NJ could ban racial discrimination based on hair
New Jersey could become the third state in the country to legally ban discrimination based on hair, inspired in part by the high school wrestler forced by a referee to cut his dreadlocks before a match this winter.
A bill introduced in June would prohibit discrimination on the basis of hair style, type, or texture under the state's law against discrimination.
Assemblywoman Angela McKnight, a Democrat from Jersey City, told the North Jersey Record that her "heart broke" seeing the images of Buena Regional High School student Andrew Johnson standing in a gym as a female trainer took scissors to his hair.
The referee who delivered the ultimatum to the athlete in December has not refereed a match since, according to the Philadelphia Inquirer, and the case remains under investigation by the state Division on Civil Rights.
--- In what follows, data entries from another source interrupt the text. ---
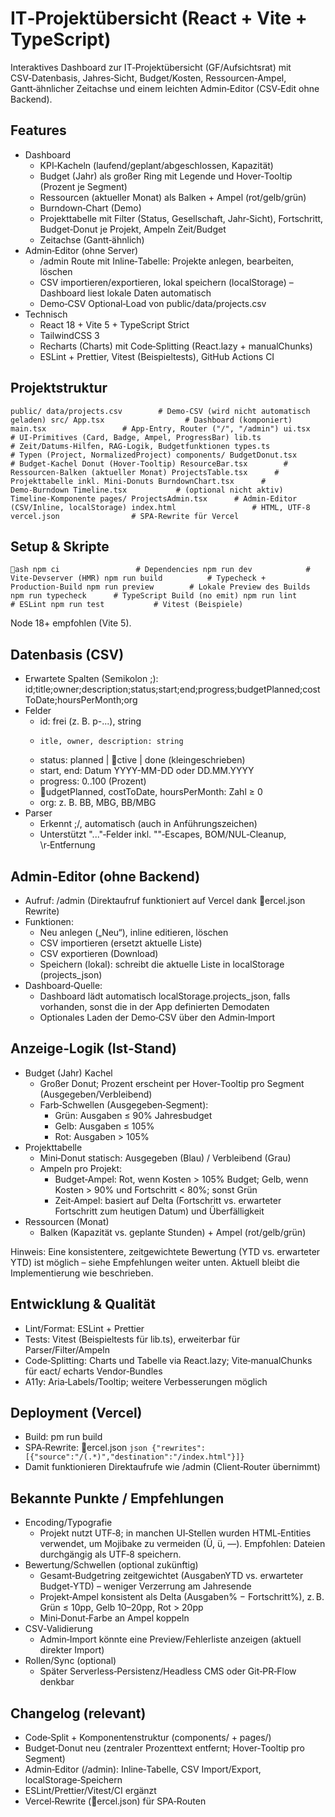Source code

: ﻿# IT‑Projektübersicht (React + Vite + TypeScript)

Interaktives Dashboard zur IT‑Projektübersicht (GF/Aufsichtsrat) mit CSV‑Datenbasis, Jahres‑Sicht, Budget/Kosten, Ressourcen‑Ampel, Gantt‑ähnlicher Zeitachse und einem leichten Admin‑Editor (CSV‑Edit ohne Backend).

## Features

- Dashboard
  - KPI‑Kacheln (laufend/geplant/abgeschlossen, Kapazität)
  - Budget (Jahr) als großer Ring mit Legende und Hover‑Tooltip (Prozent je Segment)
  - Ressourcen (aktueller Monat) als Balken + Ampel (rot/gelb/grün)
  - Burndown‑Chart (Demo)
  - Projekttabelle mit Filter (Status, Gesellschaft, Jahr‑Sicht), Fortschritt, Budget‑Donut je Projekt, Ampeln Zeit/Budget
  - Zeitachse (Gantt‑ähnlich)
- Admin‑Editor (ohne Server)
  - /admin Route mit Inline‑Tabelle: Projekte anlegen, bearbeiten, löschen
  - CSV importieren/exportieren, lokal speichern (localStorage) – Dashboard liest lokale Daten automatisch
  - Demo‑CSV Optional‑Load von public/data/projects.csv
- Technisch
  - React 18 + Vite 5 + TypeScript Strict
  - TailwindCSS 3
  - Recharts (Charts) mit Code‑Splitting (React.lazy + manualChunks)
  - ESLint + Prettier, Vitest (Beispieltests), GitHub Actions CI

## Projektstruktur

`
public/
  data/projects.csv        # Demo‑CSV (wird nicht automatisch geladen)
src/
  App.tsx                  # Dashboard (komponiert)
  main.tsx                 # App‑Entry, Router ("/", "/admin")
  ui.tsx                   # UI‑Primitives (Card, Badge, Ampel, ProgressBar)
  lib.ts                   # Zeit/Datums‑Hilfen, RAG‑Logik, Budgetfunktionen
  types.ts                 # Typen (Project, NormalizedProject)
  components/
    BudgetDonut.tsx        # Budget‑Kachel Donut (Hover‑Tooltip)
    ResourceBar.tsx        # Ressourcen‑Balken (aktueller Monat)
    ProjectsTable.tsx      # Projekttabelle inkl. Mini‑Donuts
    BurndownChart.tsx      # Demo‑Burndown
    Timeline.tsx           # (optional nicht aktiv) Timeline‑Komponente
  pages/
    ProjectsAdmin.tsx      # Admin‑Editor (CSV/Inline, localStorage)
index.html                 # HTML, UTF‑8
vercel.json                # SPA‑Rewrite für Vercel
`

## Setup & Skripte

`ash
npm ci                 # Dependencies
npm run dev            # Vite‑Devserver (HMR)
npm run build          # Typecheck + Production‑Build
npm run preview        # Lokale Preview des Builds
npm run typecheck      # TypeScript Build (no emit)
npm run lint           # ESLint
npm run test           # Vitest (Beispiele)
`

Node 18+ empfohlen (Vite 5).

## Datenbasis (CSV)

- Erwartete Spalten (Semikolon ;):
  id;title;owner;description;status;start;end;progress;budgetPlanned;costToDate;hoursPerMonth;org
- Felder
  - id: frei (z. B. p-...), string
  - 	itle, owner, description: string
  - status: planned | ctive | done (kleingeschrieben)
  - start, end: Datum YYYY-MM-DD oder DD.MM.YYYY
  - progress: 0..100 (Prozent)
  - udgetPlanned, costToDate, hoursPerMonth: Zahl ≥ 0
  - org: z. B. BB, MBG, BB/MBG
- Parser
  - Erkennt ;/, automatisch (auch in Anführungszeichen)
  - Unterstützt "..."‑Felder inkl. ""‑Escapes, BOM/NUL‑Cleanup, \r‑Entfernung

## Admin‑Editor (ohne Backend)

- Aufruf: /admin (Direktaufruf funktioniert auf Vercel dank ercel.json Rewrite)
- Funktionen:
  - Neu anlegen („Neu“), inline editieren, löschen
  - CSV importieren (ersetzt aktuelle Liste)
  - CSV exportieren (Download)
  - Speichern (lokal): schreibt die aktuelle Liste in localStorage (projects_json)
- Dashboard‑Quelle:
  - Dashboard lädt automatisch localStorage.projects_json, falls vorhanden, sonst die in der App definierten Demodaten
  - Optionales Laden der Demo‑CSV über den Admin‑Import

## Anzeige‑Logik (Ist‑Stand)

- Budget (Jahr) Kachel
  - Großer Donut; Prozent erscheint per Hover‑Tooltip pro Segment (Ausgegeben/Verbleibend)
  - Farb‑Schwellen (Ausgegeben‑Segment):
    - Grün: Ausgaben ≤ 90% Jahresbudget
    - Gelb: Ausgaben ≤ 105%
    - Rot: Ausgaben > 105%
- Projekttabelle
  - Mini‑Donut statisch: Ausgegeben (Blau) / Verbleibend (Grau)
  - Ampeln pro Projekt:
    - Budget‑Ampel: Rot, wenn Kosten > 105% Budget; Gelb, wenn Kosten > 90% und Fortschritt < 80%; sonst Grün
    - Zeit‑Ampel: basiert auf Delta (Fortschritt vs. erwarteter Fortschritt zum heutigen Datum) und Überfälligkeit
- Ressourcen (Monat)
  - Balken (Kapazität vs. geplante Stunden) + Ampel (rot/gelb/grün)

Hinweis: Eine konsistentere, zeitgewichtete Bewertung (YTD vs. erwarteter YTD) ist möglich – siehe Empfehlungen weiter unten. Aktuell bleibt die Implementierung wie beschrieben.

## Entwicklung & Qualität

- Lint/Format: ESLint + Prettier
- Tests: Vitest (Beispieltests für lib.ts), erweiterbar für Parser/Filter/Ampeln
- Code‑Splitting: Charts und Tabelle via React.lazy; Vite‑manualChunks für eact/echarts Vendor‑Bundles
- A11y: Aria‑Labels/Tooltip; weitere Verbesserungen möglich

## Deployment (Vercel)

- Build: 
pm run build
- SPA‑Rewrite: ercel.json
  `json
  {"rewrites":[{"source":"/(.*)","destination":"/index.html"}]}
  `
- Damit funktionieren Direktaufrufe wie /admin (Client‑Router übernimmt)

## Bekannte Punkte / Empfehlungen

- Encoding/Typografie
  - Projekt nutzt UTF‑8; in manchen UI‑Stellen wurden HTML‑Entities verwendet, um Mojibake zu vermeiden (&Uuml;, &uuml;, &mdash;). Empfohlen: Dateien durchgängig als UTF‑8 speichern.
- Bewertung/Schwellen (optional zukünftig)
  - Gesamt‑Budgetring zeitgewichtet (AusgabenYTD vs. erwarteter Budget‑YTD) – weniger Verzerrung am Jahresende
  - Projekt‑Ampel konsistent als Delta (Ausgaben% − Fortschritt%), z. B. Grün ≤ 10pp, Gelb 10–20pp, Rot > 20pp
  - Mini‑Donut‑Farbe an Ampel koppeln
- CSV‑Validierung
  - Admin‑Import könnte eine Preview/Fehlerliste anzeigen (aktuell direkter Import)
- Rollen/Sync (optional)
  - Später Serverless‑Persistenz/Headless CMS oder Git‑PR‑Flow denkbar

## Changelog (relevant)

- Code‑Split + Komponentenstruktur (components/ + pages/)
- Budget‑Donut neu (zentraler Prozenttext entfernt; Hover‑Tooltip pro Segment)
- Admin‑Editor (/admin): Inline‑Tabelle, CSV Import/Export, localStorage‑Speichern
- ESLint/Prettier/Vitest/CI ergänzt
- Vercel‑Rewrite (ercel.json) für SPA‑Routen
Specifically, the measure would amend the law so that the term “race” includes “traits historically associated with race, including, but not limited to, hair texture, hair type, and protective hairstyles,” such as braids, locks, and twists.
McKnight hopes to pass the bill, which was posted in the Labor committee, before the end of the year. An identical measure was introduced in the state Senate.
California this month became the first state to prohibit employers from discriminating based upon hairstyle, as Gov. Gavin Newsom signed into law the CROWN Act (Create a Respectful and Open Workplace for Natural Hair) to take effect in January 2020.
New York Gov. Andrew Cuomo signed a similar bill into law there on July 12.